AIM OF THE TASK
In the blog post below about talking with teens about sex, what organization appears under the name Kim Comatas?

DOCUMENT SEGMENT
Without being judgmental and skewing their response, ask your teen what they think about Snooki, Bella, the Glee cast, or any other media character you choose.  Use your teachable moment to prompt them to share their thoughts and values.  Really listen to what they have to say, and don’t assume if they have questions about sex and birth control, they are having sex. 

In our sex-soaked culture, it’s everywhere. There is no hiding from it and there is plenty of misinformation out there.   After you have heard their responses, use this opportunity to share yours. Correct mistakes you’ve heard and convey (and repeat!) your family values.  It’s never too late to start the conversation and it’s incredibly powerful in affecting the choices your child will make in the future.

And there you are, talking about sex. See? That wasn’t too hard, was it?

Kim Comatas
Partners in Sex Education

This post is contributed by a community member. The views expressed in this blog are those of the author and do not necessarily reflect those of Patch Media Corporation. Everyone is welcome to submit a post to Patch. If you'd like to post a blog, go here to get started.

Jim Rizoli April 02, 2012 at 03:21 PM
Kim...The Churches have failed in their responsibility to teach their flock. The result is obvious.... Yes it's the parents primary responsibility to teach sex education. I would think they would't want problems to arise in their childrens life so they would be honest and straightforward. Problem is many parents today don't have a good moral background in what is condidered "moral" and the everything goes lifestyle,whatever makes you feel good life comes into play here. Not the lifstyle that is going to make for a good future. The standards are there it's too bad more don't grasp on to them. David...."sexual openness".....that takes in a lot of things....some in which people are in jail for. Maybe you can explain what is considred "open" Jim@ccfiile.com
Kim Poness April 02, 2012 at 03:50 PM
I would posit that it is very easy for people without children to place all of the blame for society’s perceived moral evils at the feet of the parents. In fact, parenting is a very complex undertaking, for which a one-size-fits-all approach, in my experience, simply doesn’t work. Morals, or the generally accepted rules for behavior, seem to evolve over time, as does the set of values by which each individual person governs their personal lives and decisions. That said, each parent needs to decide for themselves what exactly IS honest and straightforward according to their own set of values. I had very open discussions with my children about sex and sexuality beginning when they were very young. In my particular situation, I’m glad I did that, as by the time they were teenagers, they weren’t particularly interested in having any in-depth conversations with me about those topics. Personally, I think the bigger ill in society today is the nasty, rude, and divisive manner in which a great many people speak to each other. But I digress, as usual.

PROVIDED DATA
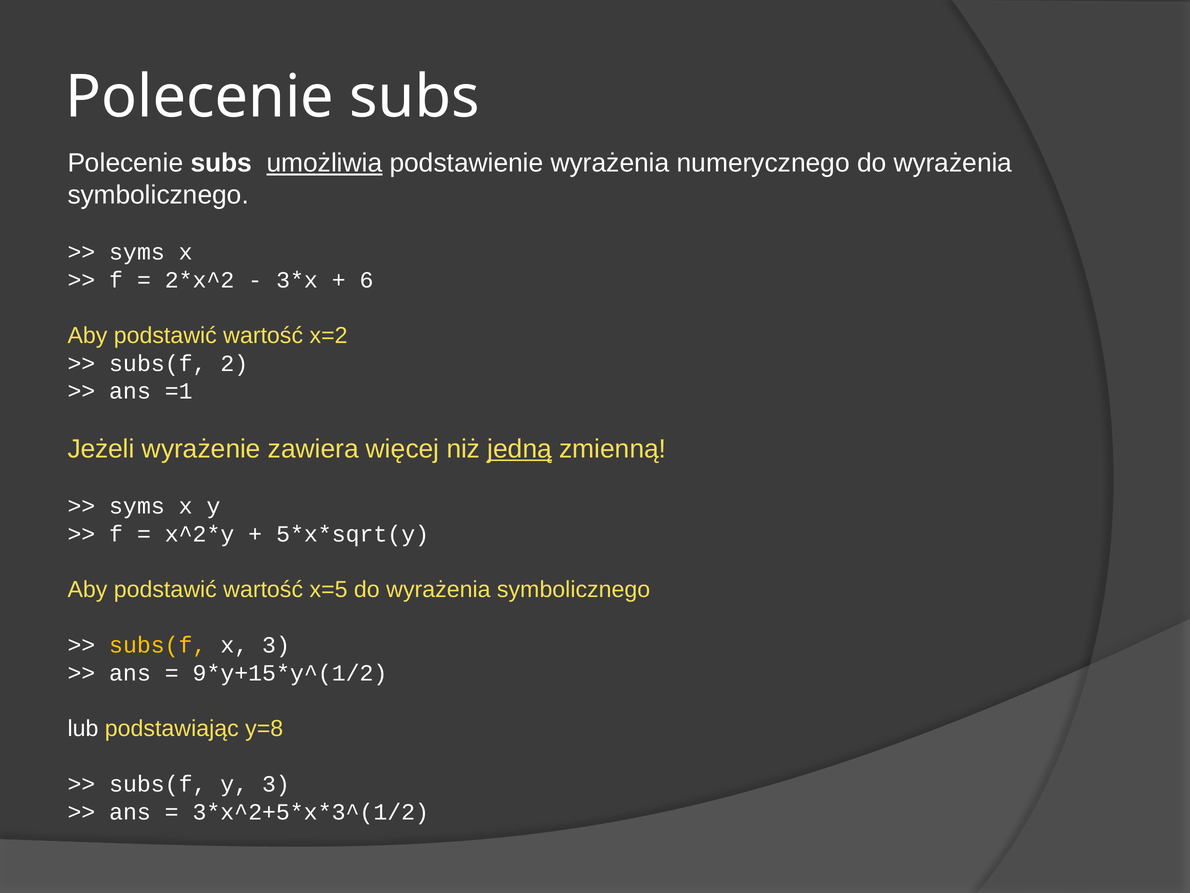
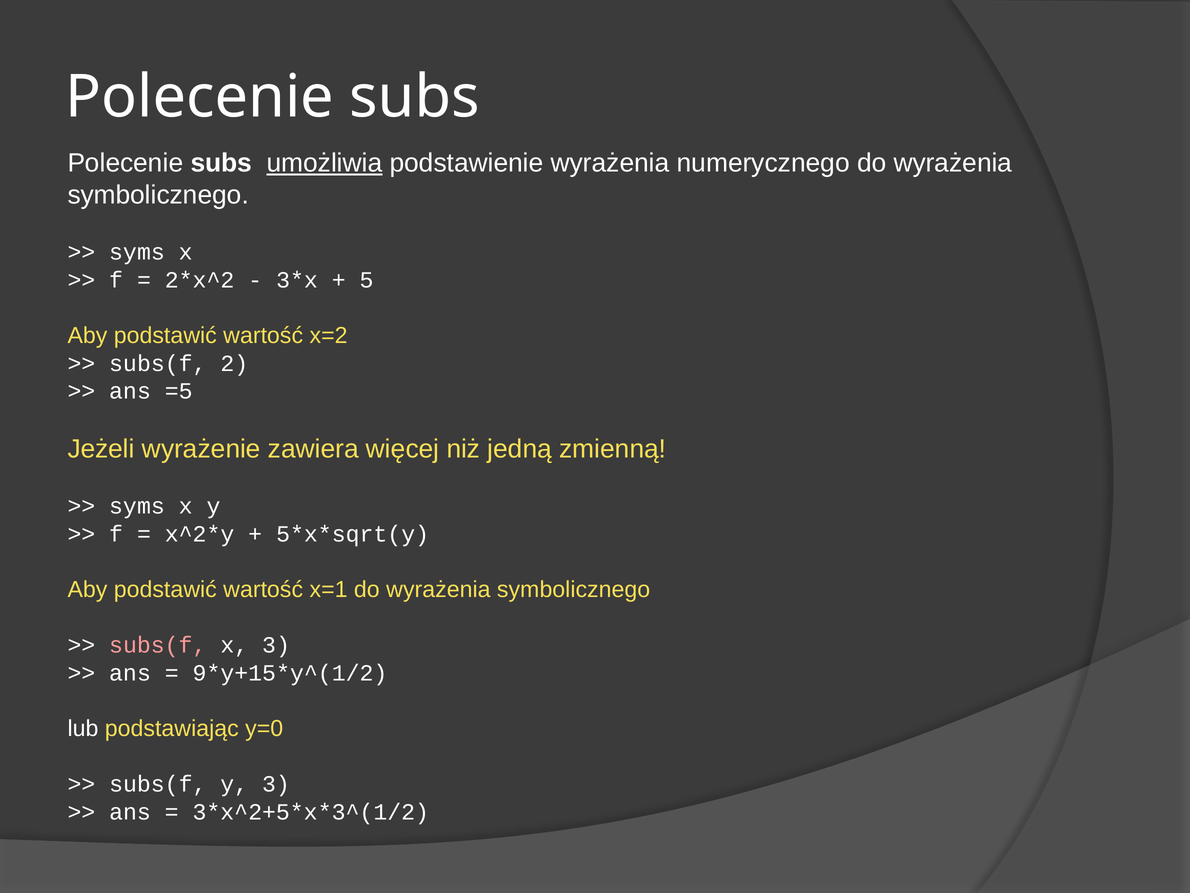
6: 6 -> 5
=1: =1 -> =5
jedną underline: present -> none
x=5: x=5 -> x=1
subs(f at (158, 645) colour: yellow -> pink
y=8: y=8 -> y=0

EXPECTED ANSWER
Partners in Sex Education